→ Request
Set down exactly the lines below between the line holding "X148590000Y-58420000D03*" and the line holding "X138430000Y-60960000D03*", inclusive; no other line belongs in the answer.

___ Records to process

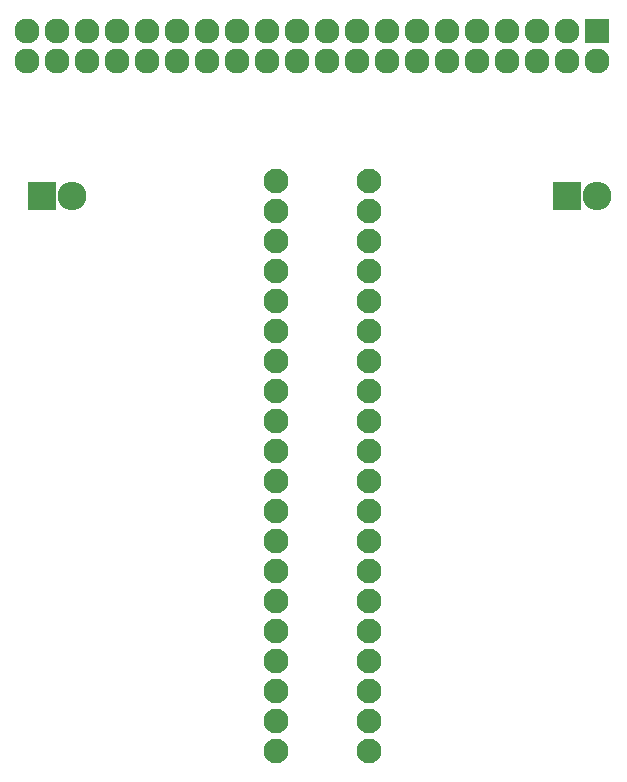
<source format=gbr>
G04 #@! TF.FileFunction,Soldermask,Bot*
%FSLAX46Y46*%
G04 Gerber Fmt 4.6, Leading zero omitted, Abs format (unit mm)*
G04 Created by KiCad (PCBNEW (2015-07-30 BZR 6023, Git cb629e0)-product) date 8/27/2015 11:16:19 AM*
%MOMM*%
G01*
G04 APERTURE LIST*
%ADD10C,0.100000*%
%ADD11C,2.100000*%
%ADD12R,2.127200X2.127200*%
%ADD13O,2.127200X2.127200*%
%ADD14R,2.432000X2.432000*%
%ADD15O,2.432000X2.432000*%
G04 APERTURE END LIST*
D10*
D11*
X144272000Y-71120000D03*
X152142000Y-71120000D03*
X144272000Y-73660000D03*
X152142000Y-73660000D03*
X144272000Y-76200000D03*
X152142000Y-76200000D03*
X144272000Y-78740000D03*
X152142000Y-78740000D03*
X144272000Y-81280000D03*
X152142000Y-81280000D03*
X144272000Y-83820000D03*
X152142000Y-83820000D03*
X144272000Y-86360000D03*
X152142000Y-86360000D03*
X144272000Y-88900000D03*
X152142000Y-88900000D03*
X144272000Y-91440000D03*
X152142000Y-91440000D03*
X144272000Y-93980000D03*
X152142000Y-93980000D03*
X144272000Y-96520000D03*
X152142000Y-96520000D03*
X144272000Y-99060000D03*
X152142000Y-99060000D03*
X144272000Y-101600000D03*
X152142000Y-101600000D03*
X144272000Y-104140000D03*
X152142000Y-104140000D03*
X144272000Y-106680000D03*
X152142000Y-106680000D03*
X144272000Y-109220000D03*
X152142000Y-109220000D03*
X144272000Y-111760000D03*
X152142000Y-111760000D03*
X144272000Y-114300000D03*
X152142000Y-114300000D03*
X144272000Y-116840000D03*
X152142000Y-116840000D03*
X144272000Y-119380000D03*
X152142000Y-119380000D03*
D12*
X171450000Y-58420000D03*
D13*
X171450000Y-60960000D03*
X168910000Y-58420000D03*
X168910000Y-60960000D03*
X166370000Y-58420000D03*
X166370000Y-60960000D03*
X163830000Y-58420000D03*
X163830000Y-60960000D03*
X161290000Y-58420000D03*
X161290000Y-60960000D03*
X158750000Y-58420000D03*
X158750000Y-60960000D03*
X156210000Y-58420000D03*
X156210000Y-60960000D03*
X153670000Y-58420000D03*
X153670000Y-60960000D03*
X151130000Y-58420000D03*
X151130000Y-60960000D03*
X148590000Y-58420000D03*
X148590000Y-60960000D03*
X146050000Y-58420000D03*
X146050000Y-60960000D03*
X143510000Y-58420000D03*
X143510000Y-60960000D03*
X140970000Y-58420000D03*
X140970000Y-60960000D03*
X138430000Y-58420000D03*
X138430000Y-60960000D03*
X135890000Y-58420000D03*
X135890000Y-60960000D03*
X133350000Y-58420000D03*
X133350000Y-60960000D03*
X130810000Y-58420000D03*
X130810000Y-60960000D03*
X128270000Y-58420000D03*
X128270000Y-60960000D03*
X125730000Y-58420000D03*
X125730000Y-60960000D03*
X123190000Y-58420000D03*
X123190000Y-60960000D03*
D14*
X168910000Y-72390000D03*
D15*
X171450000Y-72390000D03*
D14*
X124460000Y-72390000D03*
D15*
X127000000Y-72390000D03*
M02*

</source>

______

→ Your solution
X148590000Y-58420000D03*
X148590000Y-60960000D03*
X146050000Y-58420000D03*
X146050000Y-60960000D03*
X143510000Y-58420000D03*
X143510000Y-60960000D03*
X140970000Y-58420000D03*
X140970000Y-60960000D03*
X138430000Y-58420000D03*
X138430000Y-60960000D03*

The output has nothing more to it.